– Мам, я говорю правду. Я не знаю, как объяснить то, что происходит…
Ее голос обрывается. Она и сама не верит своим слова. Но сказать маме правду? Как? Как объяснить ей то, чего она сама не понимает? Какие бы доводы ни пришли ей сейчас в голову, все кажутся Хэвен бредом.
– Тебе не стоит стараться, Хэвен, – мама снова поворачивается к ней; ее голос теперь звучит твердо. – В конце концов, моей вины во всем этом больше, чем твоей. Так что мы с тобой вместе должны исправить ошибки.
Медленно она делает глубокий вдох, на мгновение прикрывает глаза, а затем садится рядом.
– Я не злюсь на тебя.
– Мам…
– Подожди, дай мне договорить, ты задашь вопросы позже. Я не злюсь на тебя. Ты моя дочь, и этого уже ничто не изменит. И мою любовь к тебе тоже ничто не изменит. Но именно потому, что я люблю тебя, я боюсь за тебя. И я боюсь принять неправильное решение, когда буду думать, что делаю все тебе во благо, а на самом деле…
– Как то решение, которое ты приняла одиннадцать лет назад, когда увезла меня из дома?
Она удивляется тому, как уверенно прозвучал этот вопрос. И с какой силой она сделала ударение на слове «дом». Но она имеет право знать правду.

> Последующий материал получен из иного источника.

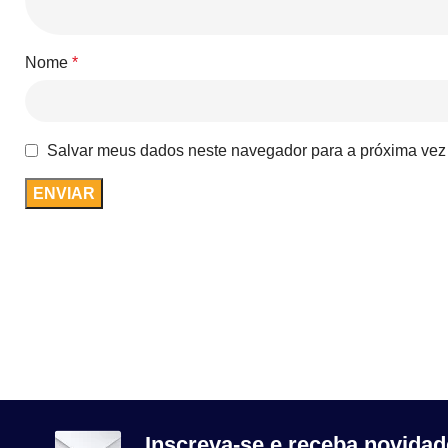
Nome
*
Salvar meus dados neste navegador para a próxima vez
Inscreva-se e receba novidad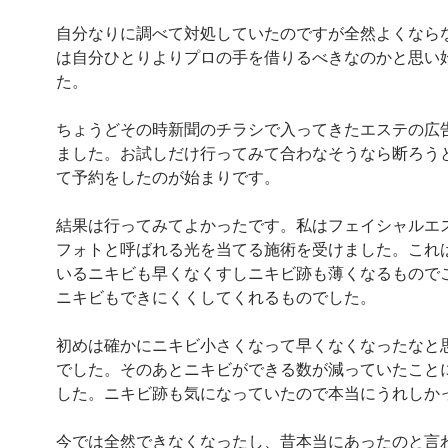
自分なりに調べて対処していたのですが全然よくなら
は自分ひとりよりプロの手を借りるべきなのかと思い
た。
ちょうどその時新聞のチラシで入ってきたエステの広
ました。お試しだけ行ってみて合わなそうなら断ろう
て予約をしたのが始まりです。
結果は行ってみてよかったです。私はフェイシャルエ
フォトと呼ばれる光を当てる施術を受けました。これ
いるニキビも早くなくすしニキビ跡も薄くなるもので
ニキビもできにくくしてくれるものでした。
初めは確かにニキビ小さくなって早くなくなったなと
でした。そのあとニキビができる数が減っていたこと
した。ニキビ跡も気になっていたので本当にうれしか
今では全然できなくなったし、昔本当にあったのと言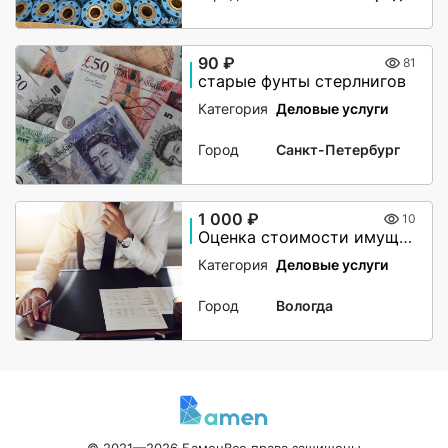
90 ₽
81
старые фунты стерлнигов
Категория
Деловые услуги
Город
Санкт-Петербург
1 000 ₽
10
Оценка стоимости имущества
Категория
Деловые услуги
Город
Вологда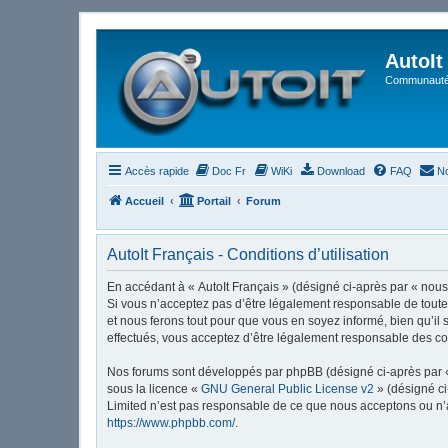
AutoIt
Communauté 
Accès rapide
Doc Fr
WiKi
Download
FAQ
No
Accueil
Portail
Forum
AutoIt Français - Conditions d’utilisation
En accédant à « AutoIt Français » (désigné ci-après par « nous »
Si vous n’acceptez pas d’être légalement responsable de toutes
et nous ferons tout pour que vous en soyez informé, bien qu’il 
effectués, vous acceptez d’être légalement responsable des con
Nos forums sont développés par phpBB (désigné ci-après par « i
sous la licence «
GNU General Public License v2
» (désigné ci
Limited n’est pas responsable de ce que nous acceptons ou n’
https://www.phpbb.com/
.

По лицу мамы пробегает дрожь.
– Мое решение увезти тебя в Нью-Йорк не было неправильным. Мы приняли его вместе с твоим отцом, ведь он хотел быть ближе к нам. Ты же знаешь, что он не мог пожертвовать своей карьерой, чтобы переехать с нами сюда… А семья на расстоянии… Это не семья. Почему ты вообще об этом спрашиваешь?
Хэвен в недоумении смотрит на нее. Она знает ее лучше, чем кто-либо. Иногда она заранее может предугадать ее реакцию. И она точно знает, когда мама врет. Сейчас это не так.
– То есть… Ты увезла меня отсюда для того, чтобы быть ближе к папе?
– Да, а для чего же еще?
– И не было никаких других причин?
– Нет… Хэвен, это все, что ты хочешь мне сказать?
– Вы спорили о чем-то с бабушкой в день нашего возвращения в Стрэнджфорест. И она была чем-то недовольна, – неожиданно Хэвен вспоминает свой первый день в Стрэнджфоресте. Как они пили чай в гостиной, бабушка и мама увлеченно беседовали о всякой ерунде, а потом вдруг их разговор переключился на нечто важное. Хэвен отвлеклась тогда и не слушала, о чем они говорили. Но они явно о чем-то спорили. Теперь ей почему-то кажется это очень важным.
– Мы… говорили о нашем переезде. О том, что тебе лучше пожить здесь, после того, что произошло, – удивленно ответила мама. – Я говорила твоей бабушке, что так для тебе будет лучше. А она почему-то все время твердила, что тебе следует вернуться обратно, в Нью-Йорк. Что слишком рано для твоего переезда в Стрэнджфорест, что ты к этому еще не готова. Она была странным человеком, Хэвен, со своими причудами, для нее имели значения всякие приметы… Не стоит тебе обращать так много внимания на ее слова.
Внутри у Хэвен все похолодело. Значит, бабушка была против их возвращения. Значит, она знала, что Хэвен в Стрэнджфоресте поджидает опасность.
Мама снова вскакивает, раздраженно скрещивая руки на груди. С минуту она молчит, а потом переводит дыхание.
– Ладно. Тебе нужно отдохнуть. Мы поговорим обо всем потом, когда тебе станет лучше.
С этими словами она разворачивается и уходит, оставляя ее в палате одну. Хэвен трет плавящиеся от боли виски и пытается понять, что все это могло значить. На стуле около больничной койки лежит ее рюкзак, в который мама предусмотрительно собрала некоторые ее вещи. Стараясь не усилить боль в животе и пояснице, Хэвен тянется к рюкзаку и вытаскивает из его глубины тетрадь, предназначенную для геометрии, но так ни разу для нее не использованную, и ручку. Может, если она все систематизирует, ей будет легче с этим разобраться? Как с новой темой по геометрии, в которой она ничего не смыслит. Она заносит ручку над чистым листом бумаги.